At a moment's notice the flight crew hops aboard an air ambulance that is based at AMR in Gulfport. The crew is from out of state and they're here to back up the local AMR personnel.
Michigan Flight Nurse Susan Brezezinski says, "The biggest challenge is not knowing the country that we land in and taking the patients to the hospital."
Unfamiliar territory is an obstacle to overcome each day.
EMT Natalie Coste from Michigan says, "Finding the appropriate hospital has been difficult. We're relocated, rerouted, sent to a further hospital often because possibly the closest hospital doesn't have the facilities that they need such as trauma surgery or cardiac care, so that's very challenging."
On this day Rick Briggs is Coste's partner. Briggs works for the Gulfport AMR and says they appreciate the extra help.
"A lot of us who live down here had a lot of damage done with our families and so forth, so it made it a lot easier for us to get our stuff back into working order and to let them work and it's been great," says Briggs.
The number of ambulance calls has dropped since the storm. But AMR VP Steve Delahousey says more ambulances are a must because maneuvering damaged roads and bridges makes for longer response time. The helicopter makes some of the trips shorter and gets patients to neighboring hospitals.

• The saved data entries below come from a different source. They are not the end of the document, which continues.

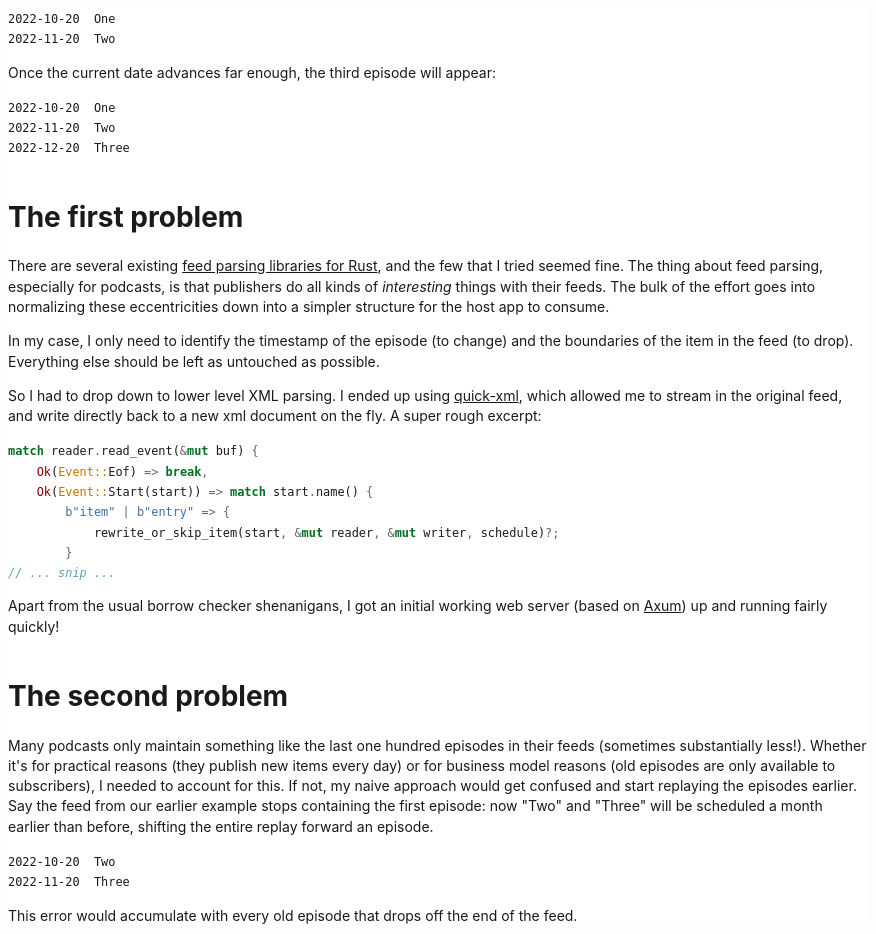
 ```
2022-10-20  One
2022-11-20  Two
```

Once the current date advances far enough, the third episode will appear:

```
2022-10-20  One
2022-11-20  Two
2022-12-20  Three
```

# The first problem

There are several existing [feed parsing libraries for Rust](https://crates.io/keywords/feed), and the few that I tried seemed fine. The thing about feed parsing, especially for podcasts, is that publishers do all kinds of _interesting_ things with their feeds. The bulk of the effort goes into normalizing these eccentricities down into a simpler structure for the host app to consume.

In my case, I only need to identify the timestamp of the episode (to change) and the boundaries of the item in the feed (to drop). Everything else should be left as untouched as possible.

So I had to drop down to lower level XML parsing. I ended up using [quick-xml](https://github.com/tafia/quick-xml), which allowed me to stream in the original feed, and write directly back to a new xml document on the fly. A super rough excerpt:

```rust
match reader.read_event(&mut buf) {
    Ok(Event::Eof) => break,
    Ok(Event::Start(start)) => match start.name() {
        b"item" | b"entry" => {
            rewrite_or_skip_item(start, &mut reader, &mut writer, schedule)?;
        }
// ... snip ...
```

Apart from the usual borrow checker shenanigans, I got an initial working web server (based on [Axum](https://github.com/tokio-rs/axum)) up and running fairly quickly!

# The second problem

Many podcasts only maintain something like the last one hundred episodes in their feeds (sometimes substantially less!). Whether it's for practical reasons (they publish new items every day) or for business model reasons (old episodes are only available to subscribers), I needed to account for this. If not, my naive approach would get confused and start replaying the episodes earlier. Say the feed from our earlier example stops containing the first episode: now "Two" and "Three" will be scheduled a month earlier than before, shifting the entire replay forward an episode.

```
2022-10-20  Two
2022-11-20  Three
```

This error would accumulate with every old episode that drops off the end of the feed.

"We've had some physicians leave the Coast since the hurricane and they may or may not come back. So we're having to bypass hospitals because they don't have the specialists necessary to treat the patient's acute condition. And the helicopter enables us to still get the patient to the right hospital in the right amount of time."
The extra crews and ambulances come from more than 20 states. The helicopter is from Atlanta's Emory University Hospital. It is under contract with FEMA and Delahousey says talks are underway to keep it here until the bridges connecting the three coast counties are rebuilt.